Poitevent took his fight to court, and although U.S. District Judge Martin Feldman upheld the critical habitat designation, the text of Feldman’s ruling was blunt: “The court has little doubt what the government has done is remarkably intrusive and has all the hallmarks of governmental insensitivity to private property.”
The Pacific Legal Foundation (PLF) is representing Poitevent in the fight over critical habitat designation. “FWS acted beyond the statute,” says Mark Miller, a senior attorney with PLF. “Yes, they can control land where the frog lives, but the frog doesn’t live on Poitevent’s land. They can’t lock down land on behalf of a frog that doesn’t even live there. There’s not a single one of these frogs in the entire state of Louisiana.”
Yet, Pechmann says PLF has taken on the litigation as part of an ideological battle where property rights trump endangered species. “PLF is bankrolling this,” he says. “Private property rights shouldn’t rule over the survival of an endangered species. Mr. Poitevent’s family owns 45,000 acres and only 3.5% is in critical habitat; it’s not like this is a huge amount of the family livelihood. It’s hard to see this as a burden on Mr. Poitevent. If the land is worth as much as he says, he wouldn’t be leasing to Weyerhaeuser and it would be in development.”
Adkins believes SCOTUS will decline Poitevent’s case. “Every lower court has upheld this critical habitat designation,” she says. “This case is solely about Mr. Poitevent’s property and has no nationwide significance.”

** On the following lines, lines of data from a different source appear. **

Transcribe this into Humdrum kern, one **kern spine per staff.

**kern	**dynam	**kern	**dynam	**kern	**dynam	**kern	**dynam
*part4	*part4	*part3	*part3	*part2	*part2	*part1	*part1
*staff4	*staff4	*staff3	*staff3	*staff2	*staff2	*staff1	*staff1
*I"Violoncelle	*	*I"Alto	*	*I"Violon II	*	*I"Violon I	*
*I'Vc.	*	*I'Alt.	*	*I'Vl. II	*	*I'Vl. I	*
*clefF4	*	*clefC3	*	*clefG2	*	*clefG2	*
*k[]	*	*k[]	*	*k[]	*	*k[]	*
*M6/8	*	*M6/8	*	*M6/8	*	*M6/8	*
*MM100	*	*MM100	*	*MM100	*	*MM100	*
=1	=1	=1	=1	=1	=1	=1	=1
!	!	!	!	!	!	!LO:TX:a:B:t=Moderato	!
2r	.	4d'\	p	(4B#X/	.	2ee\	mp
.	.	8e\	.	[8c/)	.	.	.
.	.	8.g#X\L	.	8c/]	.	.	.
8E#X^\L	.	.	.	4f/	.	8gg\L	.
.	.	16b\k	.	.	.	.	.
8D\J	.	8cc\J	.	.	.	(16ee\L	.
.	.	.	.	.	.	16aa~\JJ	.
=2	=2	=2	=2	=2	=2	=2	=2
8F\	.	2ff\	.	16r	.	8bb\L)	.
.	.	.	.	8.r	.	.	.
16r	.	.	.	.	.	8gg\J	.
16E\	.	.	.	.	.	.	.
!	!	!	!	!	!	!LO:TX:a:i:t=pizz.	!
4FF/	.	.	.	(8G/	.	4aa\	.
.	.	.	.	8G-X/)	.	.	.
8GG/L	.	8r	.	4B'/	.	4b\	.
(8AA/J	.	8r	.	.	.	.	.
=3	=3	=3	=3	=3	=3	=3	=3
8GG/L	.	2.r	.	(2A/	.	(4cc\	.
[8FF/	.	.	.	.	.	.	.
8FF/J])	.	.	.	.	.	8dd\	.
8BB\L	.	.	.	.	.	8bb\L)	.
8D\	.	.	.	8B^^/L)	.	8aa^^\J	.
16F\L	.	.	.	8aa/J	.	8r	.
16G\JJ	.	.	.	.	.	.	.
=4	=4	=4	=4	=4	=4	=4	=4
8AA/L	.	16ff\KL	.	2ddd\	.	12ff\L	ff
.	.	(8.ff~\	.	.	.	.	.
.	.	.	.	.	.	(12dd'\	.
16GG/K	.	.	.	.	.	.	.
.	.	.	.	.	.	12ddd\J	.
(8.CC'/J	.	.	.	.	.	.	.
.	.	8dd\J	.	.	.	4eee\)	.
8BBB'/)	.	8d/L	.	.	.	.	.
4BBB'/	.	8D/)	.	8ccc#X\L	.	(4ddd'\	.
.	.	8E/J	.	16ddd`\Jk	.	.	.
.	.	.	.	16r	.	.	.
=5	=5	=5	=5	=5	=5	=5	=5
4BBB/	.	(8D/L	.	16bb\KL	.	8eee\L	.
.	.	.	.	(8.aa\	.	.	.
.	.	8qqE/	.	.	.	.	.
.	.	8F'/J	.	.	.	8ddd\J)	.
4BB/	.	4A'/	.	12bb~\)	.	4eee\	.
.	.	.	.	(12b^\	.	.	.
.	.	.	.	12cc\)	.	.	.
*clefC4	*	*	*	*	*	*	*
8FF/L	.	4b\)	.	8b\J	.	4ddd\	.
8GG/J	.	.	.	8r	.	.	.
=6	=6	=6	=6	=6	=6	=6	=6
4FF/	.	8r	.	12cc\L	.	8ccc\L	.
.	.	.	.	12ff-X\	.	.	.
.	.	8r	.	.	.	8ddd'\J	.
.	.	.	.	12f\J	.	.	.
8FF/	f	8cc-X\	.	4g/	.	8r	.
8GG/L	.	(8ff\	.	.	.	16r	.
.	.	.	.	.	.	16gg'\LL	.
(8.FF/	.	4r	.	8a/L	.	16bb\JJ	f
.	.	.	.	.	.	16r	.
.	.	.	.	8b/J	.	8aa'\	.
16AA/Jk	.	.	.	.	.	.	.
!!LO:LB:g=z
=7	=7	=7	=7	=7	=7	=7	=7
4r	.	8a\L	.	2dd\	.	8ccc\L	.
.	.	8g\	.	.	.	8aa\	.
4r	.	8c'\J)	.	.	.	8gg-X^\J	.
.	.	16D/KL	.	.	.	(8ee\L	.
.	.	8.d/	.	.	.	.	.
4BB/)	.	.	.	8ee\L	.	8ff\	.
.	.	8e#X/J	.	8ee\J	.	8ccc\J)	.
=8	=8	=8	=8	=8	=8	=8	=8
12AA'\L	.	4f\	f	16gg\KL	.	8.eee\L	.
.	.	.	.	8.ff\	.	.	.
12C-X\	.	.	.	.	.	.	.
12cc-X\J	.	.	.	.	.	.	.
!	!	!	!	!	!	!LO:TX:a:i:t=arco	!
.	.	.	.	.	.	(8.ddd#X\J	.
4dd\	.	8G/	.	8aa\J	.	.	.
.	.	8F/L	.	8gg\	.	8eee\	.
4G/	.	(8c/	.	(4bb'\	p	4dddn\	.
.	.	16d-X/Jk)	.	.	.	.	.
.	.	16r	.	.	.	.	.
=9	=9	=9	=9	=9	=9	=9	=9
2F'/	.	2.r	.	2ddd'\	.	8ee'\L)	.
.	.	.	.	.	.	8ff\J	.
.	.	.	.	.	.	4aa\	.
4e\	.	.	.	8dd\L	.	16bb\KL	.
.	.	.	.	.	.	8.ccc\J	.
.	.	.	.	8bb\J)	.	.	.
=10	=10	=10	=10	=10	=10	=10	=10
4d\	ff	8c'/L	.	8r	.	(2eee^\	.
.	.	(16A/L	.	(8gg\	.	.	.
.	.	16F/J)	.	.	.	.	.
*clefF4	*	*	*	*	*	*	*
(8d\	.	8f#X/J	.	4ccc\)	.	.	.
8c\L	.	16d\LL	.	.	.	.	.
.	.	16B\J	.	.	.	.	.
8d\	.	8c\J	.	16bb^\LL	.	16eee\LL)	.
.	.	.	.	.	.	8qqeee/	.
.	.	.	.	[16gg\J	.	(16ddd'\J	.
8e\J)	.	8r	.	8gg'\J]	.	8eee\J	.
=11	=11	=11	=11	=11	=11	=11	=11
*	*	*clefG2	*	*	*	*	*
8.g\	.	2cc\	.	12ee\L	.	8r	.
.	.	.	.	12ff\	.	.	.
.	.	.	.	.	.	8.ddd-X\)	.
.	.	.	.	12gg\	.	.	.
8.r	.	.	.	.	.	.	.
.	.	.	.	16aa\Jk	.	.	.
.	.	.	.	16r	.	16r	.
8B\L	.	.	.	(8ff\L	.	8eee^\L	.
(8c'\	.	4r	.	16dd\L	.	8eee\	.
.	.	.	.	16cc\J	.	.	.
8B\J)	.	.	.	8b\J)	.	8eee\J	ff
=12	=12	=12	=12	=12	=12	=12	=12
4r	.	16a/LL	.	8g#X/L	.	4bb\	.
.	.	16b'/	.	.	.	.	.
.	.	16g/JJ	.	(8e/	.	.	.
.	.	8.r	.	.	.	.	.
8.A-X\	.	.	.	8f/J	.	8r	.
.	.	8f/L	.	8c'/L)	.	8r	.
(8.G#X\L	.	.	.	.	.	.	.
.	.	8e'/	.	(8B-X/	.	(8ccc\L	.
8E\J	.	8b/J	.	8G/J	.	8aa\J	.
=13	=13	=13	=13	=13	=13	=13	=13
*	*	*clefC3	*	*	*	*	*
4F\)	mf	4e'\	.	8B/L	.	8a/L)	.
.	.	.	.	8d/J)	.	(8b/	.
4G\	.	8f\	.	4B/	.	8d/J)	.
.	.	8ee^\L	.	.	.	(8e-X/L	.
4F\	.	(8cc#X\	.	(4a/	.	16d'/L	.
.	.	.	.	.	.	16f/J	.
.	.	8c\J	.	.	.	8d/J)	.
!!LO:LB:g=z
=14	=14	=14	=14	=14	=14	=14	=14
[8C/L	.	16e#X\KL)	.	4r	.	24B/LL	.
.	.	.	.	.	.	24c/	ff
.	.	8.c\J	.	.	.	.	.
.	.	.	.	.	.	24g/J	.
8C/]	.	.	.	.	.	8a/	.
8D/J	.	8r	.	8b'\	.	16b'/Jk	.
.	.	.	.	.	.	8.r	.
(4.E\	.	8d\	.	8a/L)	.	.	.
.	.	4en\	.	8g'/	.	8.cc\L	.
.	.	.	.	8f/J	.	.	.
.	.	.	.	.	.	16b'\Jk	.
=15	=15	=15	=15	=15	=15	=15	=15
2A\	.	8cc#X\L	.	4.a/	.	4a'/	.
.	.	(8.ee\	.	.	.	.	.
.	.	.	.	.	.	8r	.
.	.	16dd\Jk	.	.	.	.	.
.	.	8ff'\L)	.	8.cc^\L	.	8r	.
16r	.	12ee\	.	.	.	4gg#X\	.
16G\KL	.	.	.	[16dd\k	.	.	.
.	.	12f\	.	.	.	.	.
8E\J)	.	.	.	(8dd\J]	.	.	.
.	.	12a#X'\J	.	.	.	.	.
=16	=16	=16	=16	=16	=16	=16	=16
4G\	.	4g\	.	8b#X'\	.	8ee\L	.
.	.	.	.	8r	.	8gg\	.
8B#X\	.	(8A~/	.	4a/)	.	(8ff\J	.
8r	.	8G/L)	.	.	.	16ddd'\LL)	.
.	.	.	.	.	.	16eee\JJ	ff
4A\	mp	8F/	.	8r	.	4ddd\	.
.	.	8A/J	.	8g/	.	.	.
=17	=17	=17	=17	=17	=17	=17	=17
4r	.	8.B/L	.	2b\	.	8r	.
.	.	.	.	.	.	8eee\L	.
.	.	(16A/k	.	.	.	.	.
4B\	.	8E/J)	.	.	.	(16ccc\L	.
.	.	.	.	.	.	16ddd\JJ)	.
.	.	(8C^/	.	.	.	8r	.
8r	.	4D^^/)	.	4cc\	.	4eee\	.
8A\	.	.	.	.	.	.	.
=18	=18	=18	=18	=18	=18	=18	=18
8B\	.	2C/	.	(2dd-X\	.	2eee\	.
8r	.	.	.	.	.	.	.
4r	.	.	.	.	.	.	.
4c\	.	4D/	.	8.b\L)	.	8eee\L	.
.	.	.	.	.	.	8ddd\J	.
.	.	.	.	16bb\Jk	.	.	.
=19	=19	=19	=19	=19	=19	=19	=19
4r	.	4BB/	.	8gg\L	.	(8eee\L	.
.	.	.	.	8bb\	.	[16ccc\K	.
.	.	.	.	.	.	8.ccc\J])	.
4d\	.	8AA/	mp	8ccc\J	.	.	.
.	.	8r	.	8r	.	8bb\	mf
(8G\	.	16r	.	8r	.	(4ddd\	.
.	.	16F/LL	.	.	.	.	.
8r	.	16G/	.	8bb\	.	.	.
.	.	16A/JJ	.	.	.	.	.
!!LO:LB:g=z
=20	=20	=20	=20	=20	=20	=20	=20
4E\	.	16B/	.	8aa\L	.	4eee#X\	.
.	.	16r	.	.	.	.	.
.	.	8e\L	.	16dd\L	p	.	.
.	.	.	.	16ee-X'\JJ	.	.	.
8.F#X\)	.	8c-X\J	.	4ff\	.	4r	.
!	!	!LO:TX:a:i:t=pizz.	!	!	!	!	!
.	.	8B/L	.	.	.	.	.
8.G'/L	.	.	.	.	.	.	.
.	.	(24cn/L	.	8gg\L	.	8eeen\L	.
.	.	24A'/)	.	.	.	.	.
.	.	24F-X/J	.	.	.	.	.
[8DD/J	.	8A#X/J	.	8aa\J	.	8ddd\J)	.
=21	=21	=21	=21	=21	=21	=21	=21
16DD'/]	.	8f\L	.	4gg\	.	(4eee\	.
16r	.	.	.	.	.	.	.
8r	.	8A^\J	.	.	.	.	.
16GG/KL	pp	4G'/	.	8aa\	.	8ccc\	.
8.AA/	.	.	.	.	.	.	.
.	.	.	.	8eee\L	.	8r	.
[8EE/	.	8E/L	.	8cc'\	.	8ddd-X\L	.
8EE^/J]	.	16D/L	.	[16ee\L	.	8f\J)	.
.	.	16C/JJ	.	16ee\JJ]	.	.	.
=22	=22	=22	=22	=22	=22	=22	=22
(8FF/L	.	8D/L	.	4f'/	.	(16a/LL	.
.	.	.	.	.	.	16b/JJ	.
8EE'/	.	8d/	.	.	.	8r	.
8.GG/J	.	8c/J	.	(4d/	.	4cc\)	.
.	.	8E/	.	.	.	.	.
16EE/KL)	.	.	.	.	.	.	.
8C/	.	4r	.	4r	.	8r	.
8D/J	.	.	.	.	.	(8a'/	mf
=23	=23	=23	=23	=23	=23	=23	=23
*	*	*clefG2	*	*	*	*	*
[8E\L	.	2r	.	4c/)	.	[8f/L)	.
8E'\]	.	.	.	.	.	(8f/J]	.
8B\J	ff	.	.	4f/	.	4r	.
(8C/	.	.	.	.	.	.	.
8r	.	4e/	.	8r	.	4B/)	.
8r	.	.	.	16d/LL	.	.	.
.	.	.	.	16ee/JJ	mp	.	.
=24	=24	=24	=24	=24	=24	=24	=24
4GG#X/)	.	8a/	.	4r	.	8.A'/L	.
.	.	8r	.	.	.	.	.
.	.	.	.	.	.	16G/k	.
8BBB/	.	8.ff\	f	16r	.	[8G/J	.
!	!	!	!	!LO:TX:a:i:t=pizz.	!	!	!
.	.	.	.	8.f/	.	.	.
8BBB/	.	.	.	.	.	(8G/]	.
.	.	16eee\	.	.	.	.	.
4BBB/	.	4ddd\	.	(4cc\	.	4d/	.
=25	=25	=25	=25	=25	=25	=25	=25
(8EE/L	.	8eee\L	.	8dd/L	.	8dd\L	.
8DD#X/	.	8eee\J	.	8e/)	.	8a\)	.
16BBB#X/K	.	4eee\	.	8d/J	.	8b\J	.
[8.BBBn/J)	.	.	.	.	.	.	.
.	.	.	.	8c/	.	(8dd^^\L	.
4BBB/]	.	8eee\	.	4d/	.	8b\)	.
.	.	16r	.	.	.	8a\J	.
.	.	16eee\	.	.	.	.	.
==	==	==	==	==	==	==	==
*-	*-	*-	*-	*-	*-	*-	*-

However, at least 18 states believe the Poitevent case carries nationwide significance, evidenced by a phalanx of amicus support. In addition, U.S. Circuit Judge Edith Jones, in dissent of the Fifth Circuit’s panel decision, wrote: “The ramifications of this decision for national land use regulation and for judicial review of agency action cannot be underestimated.”
The Poitevent case shows private property rights can be sidestepped in favor of regionally extinct species with the backing of the court. A dusky gopher frog croak last heard in Louisiana 50 years ago is still heard by the federal government today.
“Lincoln in his Gettysburg Address said we have a ‘government of the people, by the people and for the people.’ This frog case was of, by and for a runaway bureaucracy committed to self-preservation,” Poitevent says. “The government and Professor Pechmann trespassed on our land, trampled our constitutional rights and made my family’s land worthless. To add insult to injury, they won’t pay us for it. This has been a nightmare, but it’s our land—not the FWS’s, the CBD’s or Professor Pechmann’s—and I’m not rolling over for anyone.”